# Window Functions in MySQL 8

Window functions are a new feature in MySQL 8. Window functions are not as simple as the other built-in MySQL functions. While most functions operate only on the data pertaining to a single row of data, Window functions operate over a “window” of data when performing a SQL query, and also for each query row.

# What Is a Window Function?

A Window function is a function that performs a calculation over a window, or set, of rows related to the current query row. The window calculation is performed for each row of data. Below is a simple example to illustrate Window functions.

# A Simple Example

Consider the sales data for magazines from different publishers stored in a table magazine_data is to be queried. A single publisher could be publishing multiple magazines. You may be interested in total magazine sales from all publishers, or you could be interested in magazine sales per publisher. To start off, the query SELECT SUM(sales) AS total_sales FROM magazine_data; returns total sales for all magazines. A Window function is not used yet. If you are interested in finding sales for a particular publisher your query would be SELECT publisher, SUM(sales) AS publisher_sales FROM magazine_data WHERE publisher=”Some Publisher”;. Still a Window function is not used.

But before introducing Window functions, you must become familiar with two clauses that are used to define the window of data.

# The OVER and WINDOW Clauses

The OVER clause specifies the window of data to perform a related calculation over. The OVER clause could make use of a PARTITION BY clause to group rows over to perform a related calculation. The OVER clause may select a subset within the current partition using a frame of data defined by ROWS, or RANGE clauses. The OVER clause could specify a named window of data. If a named window of data is used, the WINDOW clause is used to define that window of data.

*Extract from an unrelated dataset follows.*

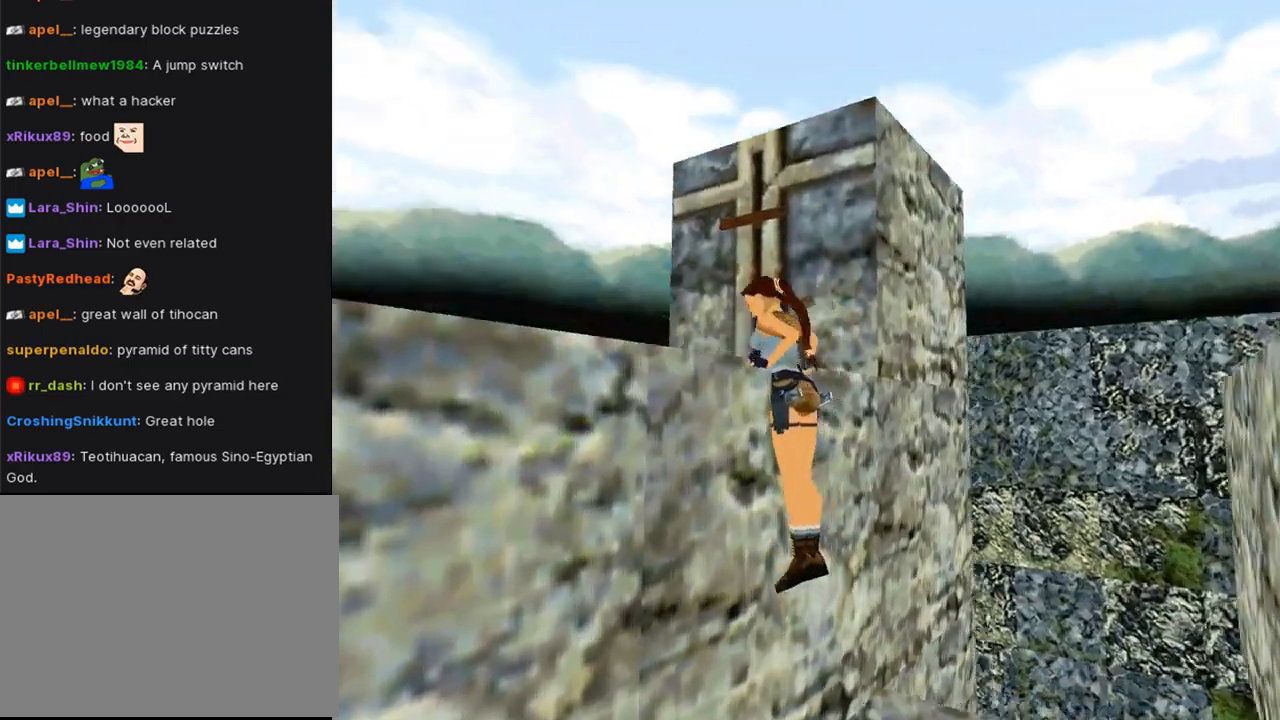
{"buttons": ["L1", "DPAD_LEFT"], "left_stick": "center", "right_stick": "center", "events": [[433, "L1", "down"], [467, "DPAD_LEFT", "down"]]}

# Getting Back to the Example

Having discussed how a Window function selects the window of data to perform a calculation over for the data related to the current row, the magazine sales example may be used to illustrate Window functions. This time, we are interested in sales generated for each magazine by each publisher in addition to the total magazine sales. But we are not only interested in comparing individual magazine sales over total magazine sales from all publishers. We are also interested in being able to compare individual magazine sales with other magazines published by the same publisher. That is where a Window function becomes useful. A query making use of a Window function would be the following:

SELECT publisher, magazine_name, sales AS magazine_sales, SUM(sales) OVER() AS total_sales, SUM(sales) OVER(PARTITION BY publisher) AS publisher_sales FROM magazine_data ORDER BY publisher, magazine_name;

The first OVER() clause selects the complete query set as a single partition. The second OVER() clause however partitions rows by publisher and performs a calculation over the partition returning sales sum by publisher. A partial result table may be something like the following:

+------------+-------------------+-------------------+------------+-------------------+

| publisher | magazine_name |magazine_sales |total_sales | publisher_sales |

+------------+-------------------+------------------+-------------+------------------+

| publisher1| magazine1 | 30 | 1000 | 100 |

| publisher1| magazine2 | 60 | 1000 | 100 |

| publisher1| magazine3 | 10 | 1000 | 100 |

Window functions could be classified as non-aggregate window functions and aggregate window functions. Most aggregate functions like SUM() and AVG() can be used as Window functions by including the OVER clause. Not all aggregate functions can be used as Window functions; only the AVG(), BIT_AND(), BIT_OR(), BIT_XOR(), COUNT(), JSON_ARRAYAGG(), JSON_OBJECTAGG(), MAX(), MIN(), STDDEV_POP(), STDDEV(), STD(), STDDEV_SAMP(), SUM(),VAR_POP(), VARIANCE(), and VAR_SAMP() functions can be used as Window functions. Non aggregate window functions include CUME_DIST(), DENSE_RANK(), FIRST_VALUE(), LAG(), LAST_VALUE(), LEAD(), NTH_VALUE(), NTILE(), PERCENT_RANK(), RANK(), and ROW_NUMBER(). An essential difference to note when an aggregate function is used as a Window function vis-à-vis when it is not, is that when used as a Window function a result is produced per row, whereas when used as an aggregate grouping function the result is a single aggregate result row.